> [Exercises]:
a) How many hours of training would House Bill 2315 require, according to the blog post about the bill?
b) Using the blog post about House Bill 2315, explain why the author says primary care providers should be required to get suicide risk training.

> [Passage to read]:

++++++++++

Oh Doctor, Where art Thou?

Thank you for returning to this blog. And if this is your first visit, welcome.

While this is not a news blog per se, big fish are being fried.

Last Wednesday in Olympia, Wash., several of us testified before the Health Care and Wellness Committee of the House of Representatives in support of House Bill 2315. If passed, the bill would require a minimum of six hours of training in suicide risk assessment, treatment, and management for all primary care providers.

Here’s the target list: chiropractors, naturopaths, all nurses, osteopathic physicians and surgeons, osteopathic physician assistants, physical therapists and assistants, physicians assistants, and physicians. Six hours, over six years. Either get trained or lose your license to practice.

Why a requirement? Don’t they know this stuff already?

No, they don’t. Persistent, willful professional ignorance has never solved a serious public health problem. Look no further than the resistance to HIV-AIDS education in the early days of the epidemic.

Louis Pasteur had problems convincing doctors that something called “bacteria” were killing their patients. Untold thousands of people died from preventable infections before physicians were convinced that washing their hands between surgeries or delivering babies was a good idea.

When I was a boy, TV doctors sold cigarettes.

Global research has repeatedly shown that primary care providers have the most frequent “last contact” with those who die by suicide. These last contacts amount to missed opportunities to observe, recognize, detect, routinely screen, assess, and respond to suicidal people who may have started on that terrible, lonely journey to self-destruction.

++++++++++

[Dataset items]
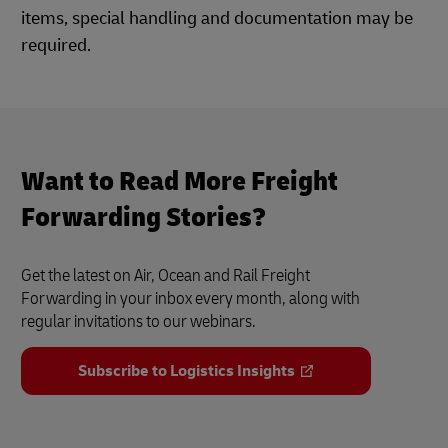
items, special handling and documentation may be
required.
Want to Read More Freight
Forwarding Stories?
Get the latest on Air, Ocean and Rail Freight
Forwarding in your inbox every month, along with
regular invitations to our webinars.
Subscribe to Logistics Insights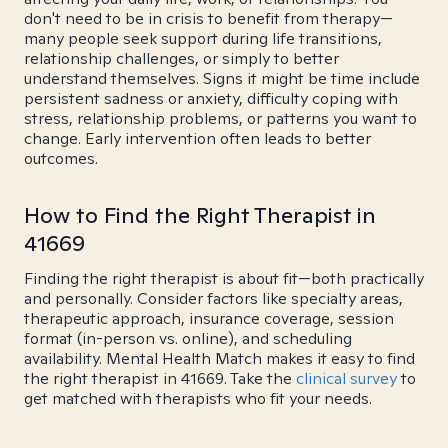
don't need to be in crisis to benefit from therapy—
many people seek support during life transitions,
relationship challenges, or simply to better
understand themselves. Signs it might be time include
persistent sadness or anxiety, difficulty coping with
stress, relationship problems, or patterns you want to
change. Early intervention often leads to better
outcomes.
How to Find the Right Therapist in
41669
Finding the right therapist is about fit—both practically
and personally. Consider factors like specialty areas,
therapeutic approach, insurance coverage, session
format (in-person vs. online), and scheduling
availability. Mental Health Match makes it easy to find
the right therapist in 41669. Take the
clinical survey
to
get matched with therapists who fit your needs.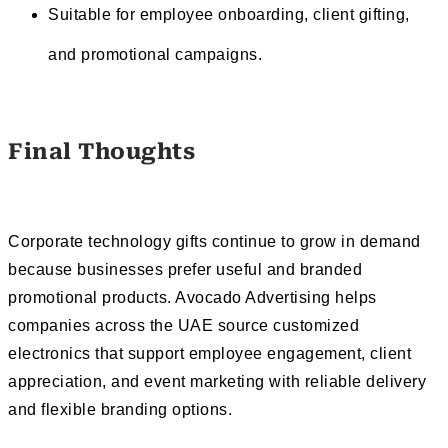
Suitable for employee onboarding, client gifting,
and promotional campaigns.
Final Thoughts
Corporate technology gifts continue to grow in demand
because businesses prefer useful and branded
promotional products. Avocado Advertising helps
companies across the UAE source customized
electronics that support employee engagement, client
appreciation, and event marketing with reliable delivery
and flexible branding options.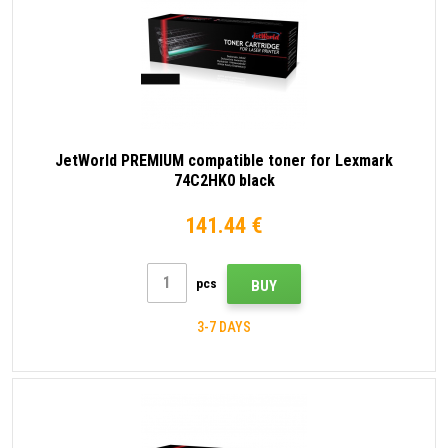
JetWorld PREMIUM compatible toner for Lexmark
74C2HK0 black
141.44 €
pcs
BUY
3-7 DAYS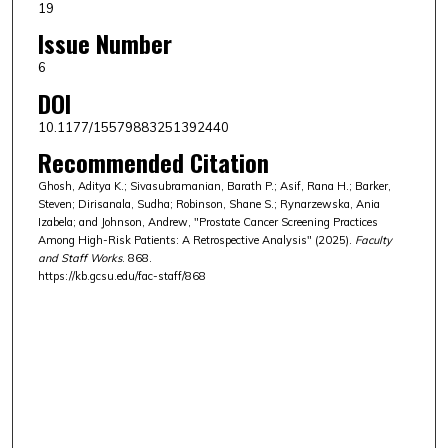
19
Issue Number
6
DOI
10.1177/15579883251392440
Recommended Citation
Ghosh, Aditya K.; Sivasubramanian, Barath P.; Asif, Rana H.; Barker,
Steven; Dirisanala, Sudha; Robinson, Shane S.; Rynarzewska, Ania
Izabela; and Johnson, Andrew, "Prostate Cancer Screening Practices
Among High-Risk Patients: A Retrospective Analysis" (2025).
Faculty
and Staff Works
. 868.
https://kb.gcsu.edu/fac-staff/868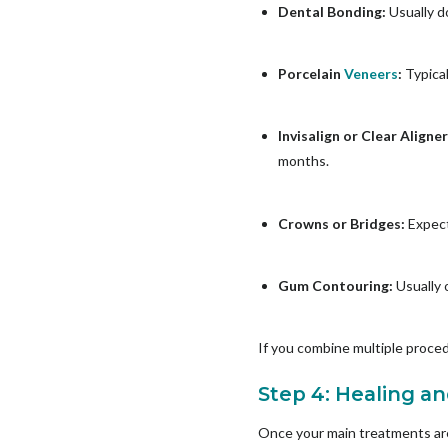
Dental Bonding:
Usually d
Porcelain
Veneers
:
Typica
Invisalign or Clear Aligne
months.
Crowns or Bridges:
Expect
Gum Contouring:
Usually o
If you combine multiple proced
Step 4: Healing a
Once your main treatments are 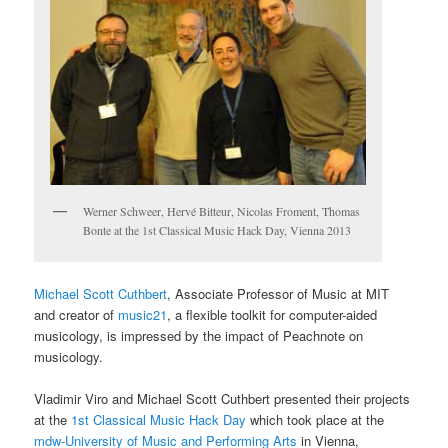
Werner Schweer, Hervé Bitteur, Nicolas Froment, Thomas
Bonte at the 1st Classical Music Hack Day, Vienna 2013
Michael Scott Cuthbert
, Associate Professor of Music at MIT
and creator of
music21
, a flexible toolkit for computer-aided
musicology, is impressed by the impact of Peachnote on
musicology.
Vladimir Viro and Michael Scott Cuthbert presented their projects
at the
1st Classical Music Hack Day
which took place at the
mdw-University of Music and Performing Arts
in Vienna,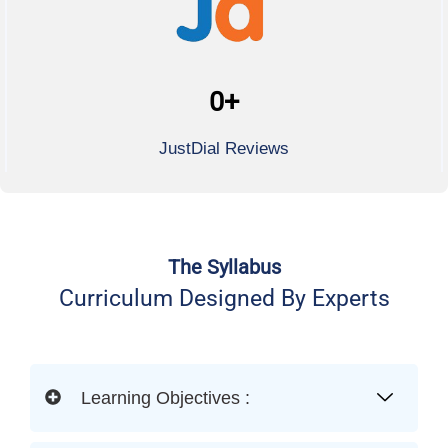
0
+
JustDial Reviews
The Syllabus
Curriculum Designed By Experts
Learning Objectives :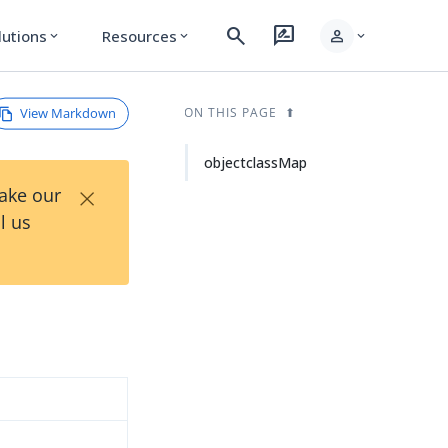
search
rate_review
person
lutions
Resources
expand_more
expand_more
expand_more
View Markdown
ON THIS PAGE
objectclassMap
×
Take our
l us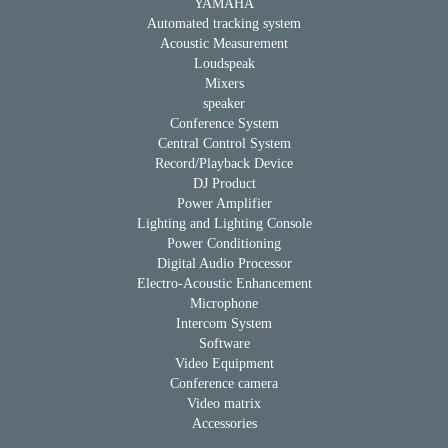
YAMAHA
Automated tracking system
Acoustic Measurement
Loudspeak
Mixers
speaker
Conference System
Central Control System
Record/Playback Device
DJ Product
Power Amplifier
Lighting and Lighting Console
Power Conditioning
Digital Audio Processor
Electro-Acoustic Enhancement
Microphone
Intercom System
Software
Video Equipment
Conference camera
Video matrix
Accessories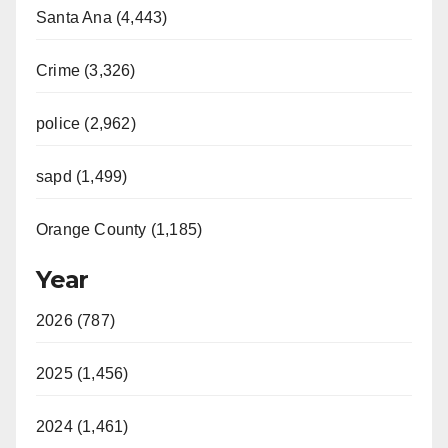
Santa Ana (4,443)
Crime (3,326)
police (2,962)
sapd (1,499)
Orange County (1,185)
Year
2026 (787)
2025 (1,456)
2024 (1,461)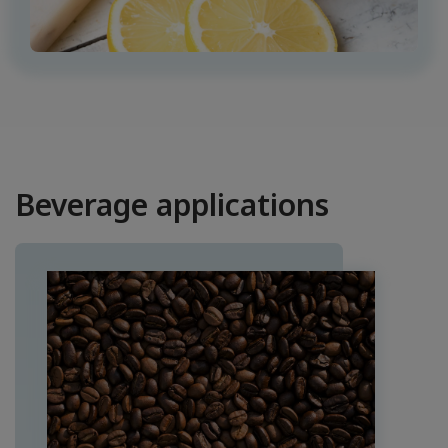
Beverage applications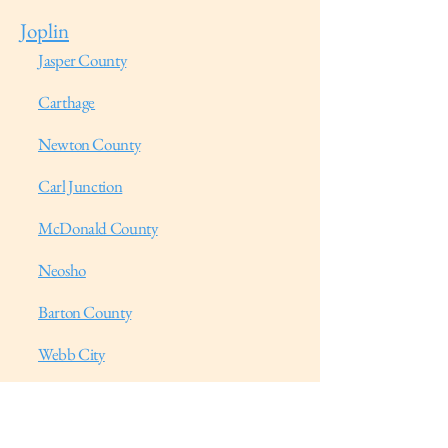
Joplin
Jasper County
Carthage
Newton County
Carl Junction
McDonald County
Neosho
Barton County
Webb City
Lawrence County
Galena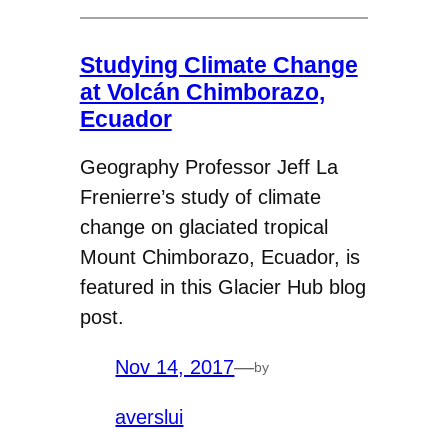
Studying Climate Change
at Volcán Chimborazo,
Ecuador
Geography Professor Jeff La
Frenierre’s study of climate
change on glaciated tropical
Mount Chimborazo, Ecuador, is
featured in this Glacier Hub blog
post.
Nov 14, 2017
—
by
averslui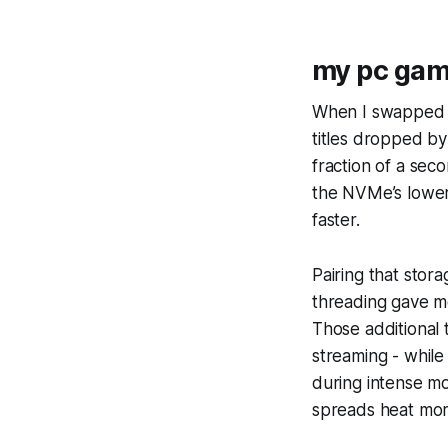
my pc gam
When I swapped m
titles dropped by
fraction of a se
the NVMe’s lower 
faster.
Pairing that sto
threading gave me
Those additional 
streaming - while
during intense m
spreads heat mor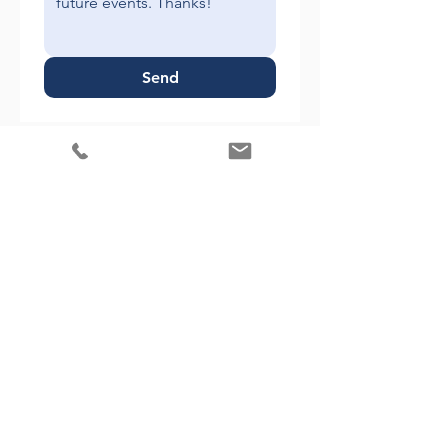
Send
1738 Elton Rd, Suite 312
Silver Spring, MD 20903
Phone:
(301) 828-2605
Fax: (301) 637-0232
Info@MMWealthAdvisory.com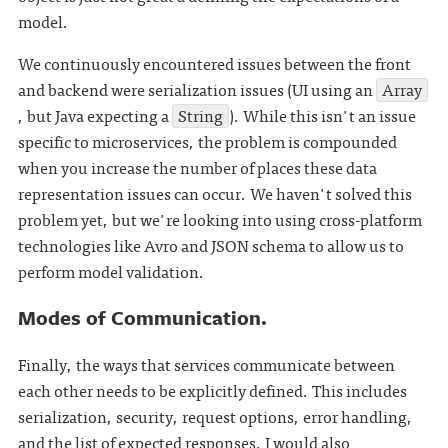
model.
We continuously encountered issues between the front
and backend were serialization issues (UI using an
Array
, but Java expecting a
String
). While this isn't an issue
specific to microservices, the problem is compounded
when you increase the number of places these data
representation issues can occur. We haven't solved this
problem yet, but we're looking into using cross-platform
technologies like Avro and JSON schema to allow us to
perform model validation.
Modes of Communication.
Finally, the ways that services communicate between
each other needs to be explicitly defined. This includes
serialization, security, request options, error handling,
and the list of expected responses. I would also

++++++++++

> [Answers to this exercise]:
a) Six hours of training in suicide risk assessment, treatment, and management, spread over six years.

b) They do not already know this material, and the author says persistent, willful professional ignorance has never solved a serious public health problem. Research shows that primary care providers most often have the last contact with people who die by suicide. Those contacts are missed chances to recognize, screen, assess, and respond to suicidal people.